Create new workers table with following fields:

  • id: To uniquely identify each entry and speed up some operations

  • created_at: To mark when the job was started at the API

  • updated_at: To mark when the job was last touched (API, SCH, VOL)

  • deleted_at: Will not be used

  • resource_type: Resource type (Volume, Backup, Snapshot…)

  • resource_id: UUID of the resource

  • status: The status that should be cleaned on service failure

  • service_id: service working on the resource

REST API impact

Two new admin only API endpoint will be created, /workers/cleanup and /workers/auto_cleanup.

For /workers/cleanup endpoint we will be able to supply filtering parameters, but if no arguments are provided cleanup will issue a clean message for all services that are down. But we can restrict which services we want to be cleaned using parameters service_id, cluster_name, host, binary, disabled.

Cleaning specific resources is also possible using resource_type and resource_id parameters.

Cleanup cannot be triggered during a cloud upgrade, but a restarted service will still cleanup it’s own resources during an upgrade.

Both API endpoints will return a dictionary with 2 lists, one with services that have been issued a cleanup request (cleaning) and another list with services that cannot be cleaned right now because there is no alternative service to do the cleanup in that cluster (unavailable), that way the caller can know which services will be cleaned up.

Data returned for each service in the lists are id, name, and state fields.

Security impact

None

Notifications impact

None

Other end user impact

None

Performance Impact

Small impact on cleanable operations since we have to use the workers table to flag that we are working on the resource.

> [Explore the material]:
1) Which two admin-only API endpoints does the passage on workers cleanup say will be created?
2) Resume the passage on workers cleanup, continuing after its final sentence.

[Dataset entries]
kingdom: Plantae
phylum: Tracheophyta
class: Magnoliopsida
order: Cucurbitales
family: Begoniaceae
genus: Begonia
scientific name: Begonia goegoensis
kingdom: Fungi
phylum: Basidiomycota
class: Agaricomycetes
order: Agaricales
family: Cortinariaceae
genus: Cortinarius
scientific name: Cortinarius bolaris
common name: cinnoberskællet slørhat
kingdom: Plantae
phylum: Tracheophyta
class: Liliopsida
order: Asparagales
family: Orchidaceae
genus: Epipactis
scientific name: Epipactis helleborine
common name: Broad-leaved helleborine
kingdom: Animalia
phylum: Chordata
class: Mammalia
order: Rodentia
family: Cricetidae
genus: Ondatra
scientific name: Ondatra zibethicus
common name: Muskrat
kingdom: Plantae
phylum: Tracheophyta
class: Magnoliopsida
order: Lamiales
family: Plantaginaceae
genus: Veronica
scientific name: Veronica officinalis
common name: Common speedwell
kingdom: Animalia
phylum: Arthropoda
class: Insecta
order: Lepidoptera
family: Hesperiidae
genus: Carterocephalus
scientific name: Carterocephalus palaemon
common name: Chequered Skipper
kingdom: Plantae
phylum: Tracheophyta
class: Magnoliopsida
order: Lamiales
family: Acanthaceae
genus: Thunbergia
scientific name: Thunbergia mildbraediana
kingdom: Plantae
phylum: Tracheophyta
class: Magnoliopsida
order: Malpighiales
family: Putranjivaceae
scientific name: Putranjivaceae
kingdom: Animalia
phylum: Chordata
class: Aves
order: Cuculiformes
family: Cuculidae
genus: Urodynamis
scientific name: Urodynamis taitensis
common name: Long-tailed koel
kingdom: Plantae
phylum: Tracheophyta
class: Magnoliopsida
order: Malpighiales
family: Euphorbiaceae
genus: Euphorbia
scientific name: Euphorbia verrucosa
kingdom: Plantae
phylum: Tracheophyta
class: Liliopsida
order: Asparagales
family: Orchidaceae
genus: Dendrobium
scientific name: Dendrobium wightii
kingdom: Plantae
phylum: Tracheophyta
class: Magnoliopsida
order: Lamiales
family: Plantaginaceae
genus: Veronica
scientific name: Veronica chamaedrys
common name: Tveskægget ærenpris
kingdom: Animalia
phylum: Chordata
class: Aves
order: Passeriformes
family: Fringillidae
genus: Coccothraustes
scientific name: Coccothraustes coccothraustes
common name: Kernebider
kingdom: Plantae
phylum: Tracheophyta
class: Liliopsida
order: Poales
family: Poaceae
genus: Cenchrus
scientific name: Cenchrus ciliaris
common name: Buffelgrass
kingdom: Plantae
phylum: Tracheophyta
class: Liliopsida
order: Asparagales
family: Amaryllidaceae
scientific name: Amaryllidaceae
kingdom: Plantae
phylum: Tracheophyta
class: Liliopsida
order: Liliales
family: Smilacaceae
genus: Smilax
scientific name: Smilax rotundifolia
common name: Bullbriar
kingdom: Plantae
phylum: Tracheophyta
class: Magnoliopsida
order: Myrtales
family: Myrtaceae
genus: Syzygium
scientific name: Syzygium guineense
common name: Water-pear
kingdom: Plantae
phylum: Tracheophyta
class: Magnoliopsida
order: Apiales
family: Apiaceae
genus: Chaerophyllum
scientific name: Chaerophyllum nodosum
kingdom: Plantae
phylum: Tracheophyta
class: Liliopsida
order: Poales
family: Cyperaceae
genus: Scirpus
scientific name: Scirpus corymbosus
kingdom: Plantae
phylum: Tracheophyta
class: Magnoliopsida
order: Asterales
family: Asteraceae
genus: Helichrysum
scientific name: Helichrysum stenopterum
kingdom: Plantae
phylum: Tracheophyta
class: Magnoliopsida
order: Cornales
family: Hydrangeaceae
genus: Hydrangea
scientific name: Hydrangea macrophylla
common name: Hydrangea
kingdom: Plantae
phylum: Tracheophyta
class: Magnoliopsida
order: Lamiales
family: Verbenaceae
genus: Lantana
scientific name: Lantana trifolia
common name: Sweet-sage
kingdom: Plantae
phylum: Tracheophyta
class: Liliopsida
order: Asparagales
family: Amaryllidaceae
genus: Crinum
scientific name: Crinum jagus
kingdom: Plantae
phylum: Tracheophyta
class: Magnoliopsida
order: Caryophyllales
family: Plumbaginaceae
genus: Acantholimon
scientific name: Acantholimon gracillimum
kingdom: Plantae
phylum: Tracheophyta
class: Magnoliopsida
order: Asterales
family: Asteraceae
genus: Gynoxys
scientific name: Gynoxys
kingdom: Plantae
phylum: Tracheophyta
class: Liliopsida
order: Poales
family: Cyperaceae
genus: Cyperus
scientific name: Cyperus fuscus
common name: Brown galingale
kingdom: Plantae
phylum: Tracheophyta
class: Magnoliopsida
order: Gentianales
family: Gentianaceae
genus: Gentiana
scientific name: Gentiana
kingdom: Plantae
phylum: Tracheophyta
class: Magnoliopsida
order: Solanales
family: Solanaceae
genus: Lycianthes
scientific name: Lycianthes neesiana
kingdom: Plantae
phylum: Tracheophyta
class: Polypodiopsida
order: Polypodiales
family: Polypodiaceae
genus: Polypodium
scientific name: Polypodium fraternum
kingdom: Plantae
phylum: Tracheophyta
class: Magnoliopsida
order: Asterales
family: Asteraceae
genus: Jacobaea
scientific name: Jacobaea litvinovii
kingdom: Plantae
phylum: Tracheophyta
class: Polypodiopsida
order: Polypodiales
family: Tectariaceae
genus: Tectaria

> [Expected outputs]:
1) /workers/cleanup and /workers/auto_cleanup.

2)
Other deployer impact

None

Developer impact

Any developer that wants to add new resources requiring cleanup or wants add cleanup for the status -new or existing- of an existing resource will have to use the new mechanism to mark the resource as cleanable, add which states are cleanable, and add the cleanup code.

Implementation

Assignee(s)

Primary assignee:

Gorka Eguileor (geguileo)

Other contributors:

Michal Dulko (dulek) Anyone is welcome to help

Work Items

  • Make DB changes to add the new workers table.

  • Implement adding rows to workers table.

  • Change host_init to use an RPC call for the cleanup.

  • Modify Scheduler code to do cleanups.

  • Create devref explaining requirements to add cleanup resources/statuses.

Dependencies

Job Distribution:
  • This depends on the job distribution mechanism so the cleanup can be done by any available service from the same cluster.

Testing

Unittests for new cleanup behavior.

Documentation Impact

Document new configuration option auto_cleanup_enabled and auto_cleanup_checks as well as the cleanup mechanism.

Document behavior of reset-state on Active-Active deployment.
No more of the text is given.